After the exam, a group of students checked their solutions and Adam wrote his solution on the board. Their task was to solve a logarithmic inequality: $$ \log x-1 \geq 0 $$ Here is Adam’s solution:
(1) Adam realized that logarithms can only be taken for positive numbers. Therefore, he added a solvability condition to the given inequality: $$ \log x-1 \geq 0;x>0 $$
(2) He converted the number $0$ on the right side of the inequality to $\log 1$: $$ \log x-1 \geq \log 1 $$
(3) He removed logarithms from both sides of the inequality: $$ x-1 \geq 1 $$
(4) He solved the resulting inequality and wrote the result using an interval: $$ \begin{gather} x \geq 2 \cr x \in [ 2;\infty) \end{gather} $$
(5) Finally, Adam did a check by choosing an arbitrary number from the above interval. Check for $x=100$: $$ \begin{gather} L=\log 100-1=2-1=1 \cr R=0 \cr L>R \end{gather} $$ Is Adam's solution correct? Explain.
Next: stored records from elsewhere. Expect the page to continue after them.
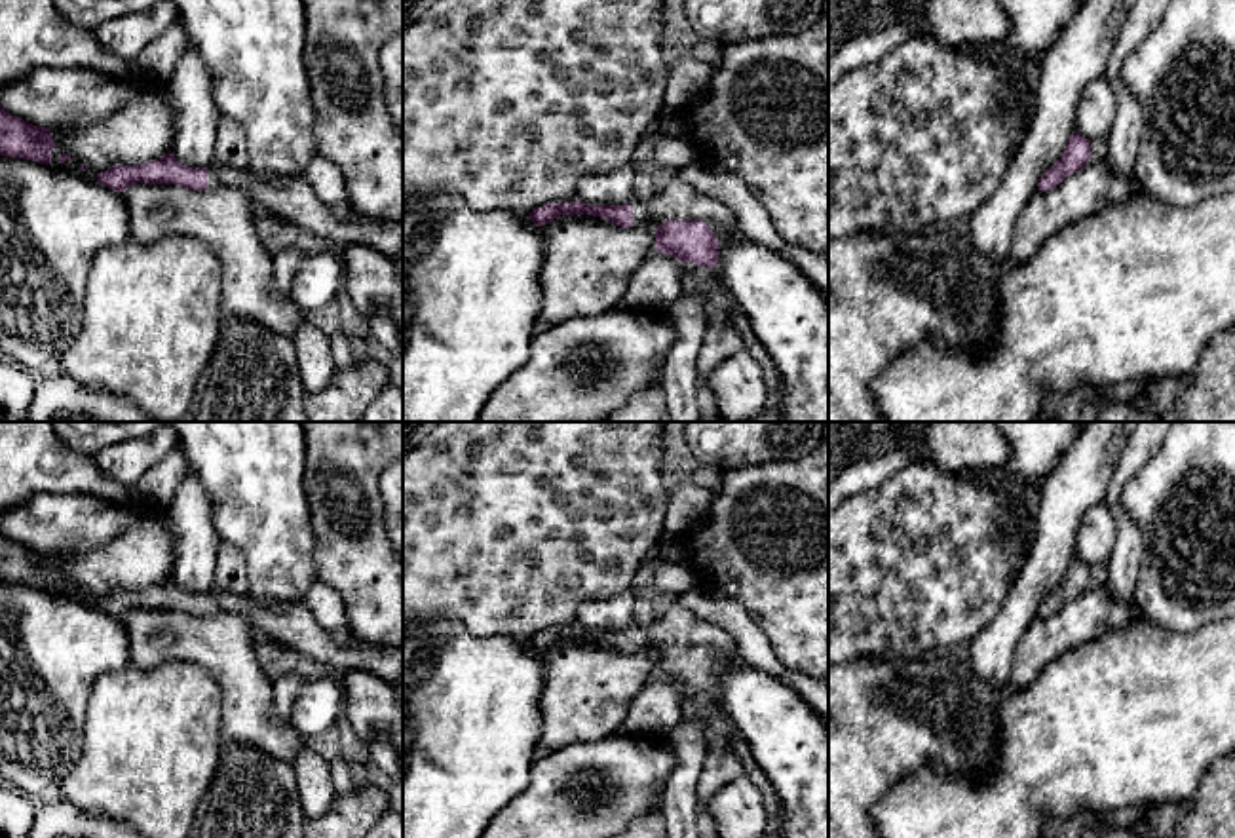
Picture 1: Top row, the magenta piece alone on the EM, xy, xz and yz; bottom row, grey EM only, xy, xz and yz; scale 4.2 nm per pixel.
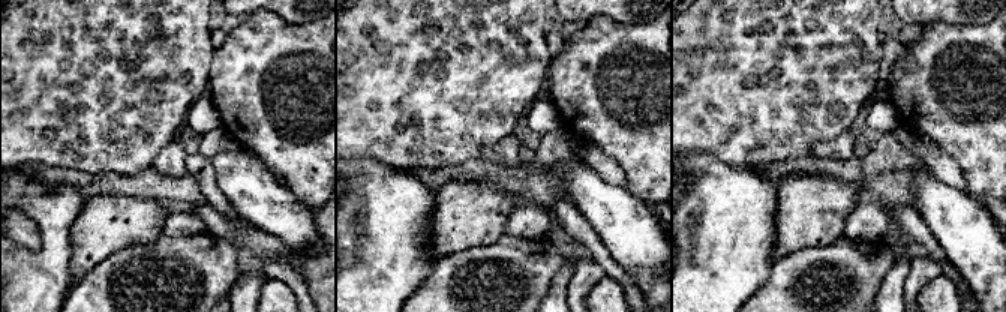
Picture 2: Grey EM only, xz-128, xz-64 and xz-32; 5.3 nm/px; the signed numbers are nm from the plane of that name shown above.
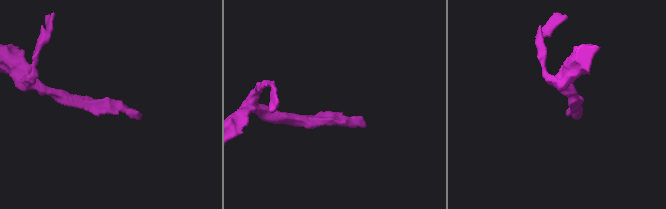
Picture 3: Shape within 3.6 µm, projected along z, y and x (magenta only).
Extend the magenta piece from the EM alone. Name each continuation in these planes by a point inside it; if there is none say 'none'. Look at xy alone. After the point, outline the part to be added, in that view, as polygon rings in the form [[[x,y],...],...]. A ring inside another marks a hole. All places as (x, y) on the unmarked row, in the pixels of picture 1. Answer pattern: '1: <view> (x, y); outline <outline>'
1: xy (289, 626); outline [[[211,589],[207,616],[238,614],[247,618],[260,642],[291,650],[312,667],[346,675],[353,669],[374,673],[393,684],[403,684],[403,648],[370,644],[348,627],[325,629],[302,602],[260,600],[249,593]]]

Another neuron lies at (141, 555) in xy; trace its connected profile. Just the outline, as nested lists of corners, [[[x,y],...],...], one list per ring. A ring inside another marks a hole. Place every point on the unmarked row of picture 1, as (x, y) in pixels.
[[[137,492],[127,502],[95,498],[104,505],[125,505],[137,519],[93,551],[51,555],[55,572],[48,591],[97,606],[99,599],[116,589],[137,591],[167,580],[175,566],[177,545],[165,509],[144,502]]]

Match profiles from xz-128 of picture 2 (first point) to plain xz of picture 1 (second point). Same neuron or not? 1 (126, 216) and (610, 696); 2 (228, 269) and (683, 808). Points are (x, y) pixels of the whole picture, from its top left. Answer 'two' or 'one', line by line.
1: one
2: two

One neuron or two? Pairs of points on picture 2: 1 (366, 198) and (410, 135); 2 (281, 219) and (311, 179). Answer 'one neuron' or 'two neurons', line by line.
1: two neurons
2: two neurons

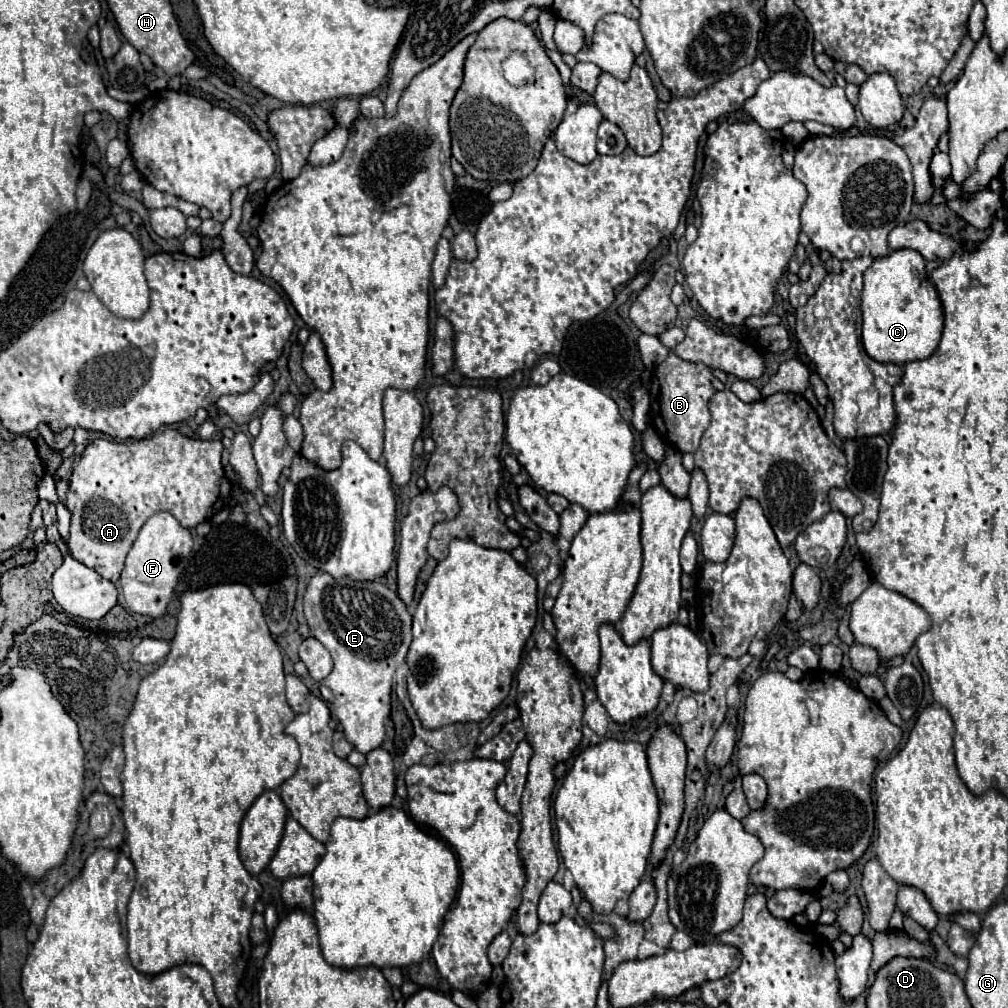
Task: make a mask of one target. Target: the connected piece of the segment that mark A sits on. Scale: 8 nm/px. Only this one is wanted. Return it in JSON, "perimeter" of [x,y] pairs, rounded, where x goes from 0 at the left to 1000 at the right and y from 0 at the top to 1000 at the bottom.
{"perimeter":[[[167,424],[131,439],[109,436],[87,439],[71,465],[65,493],[65,503],[71,507],[67,539],[71,553],[115,578],[123,555],[149,511],[167,507],[187,525],[206,517],[228,497],[230,487],[220,463],[220,445],[216,436],[188,436]]]}

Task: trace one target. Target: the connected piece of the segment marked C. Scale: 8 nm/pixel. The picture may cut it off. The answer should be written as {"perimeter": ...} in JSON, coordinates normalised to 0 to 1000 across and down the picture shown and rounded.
{"perimeter":[[[891,247],[867,257],[857,271],[855,287],[855,342],[873,360],[897,362],[919,356],[933,340],[937,309],[931,289],[919,271],[919,259],[911,249]]]}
No. The mistake is in step (3). In this form, it is not possible to remove logarithms from our inequality because the number $-1$ is not part of the logarithm on the left side.
No. The mistake is in step (2). We cannot write $0=\log 1$. It is a logarithm with a base of $10$ and thus it should be $0=\log 10$.
No. The mistake is in step (3). When removing logarithms, the sign of the inequality should have changed.
Yes. Adam's solution is correct.
Adam correctly determined the condition for solving but made a mistake when removing the logarithms from the inequality. The correct procedure of solving the inequality should have been:
Setting solvability conditions (logarithms can only be taken for positive numbers): $$ \log {x}-1 \geq 0;~x>0 $$ Adding one to both sides of the inequality: $$ \log x≥1 $$ Rewriting the right side using the logarithm: $$ \log {x} \geq \log 10 $$ Removing logarithms from the inequality: $$ x \geq 10 $$ The solution set is the interval $[ 10; \infty )$.
Note: The solution set of our inequality is an interval and the check (step (5)) cannot be performed by substituting only one selected number from this interval. In this case, the check is not necessary, and we do not have to do it at all.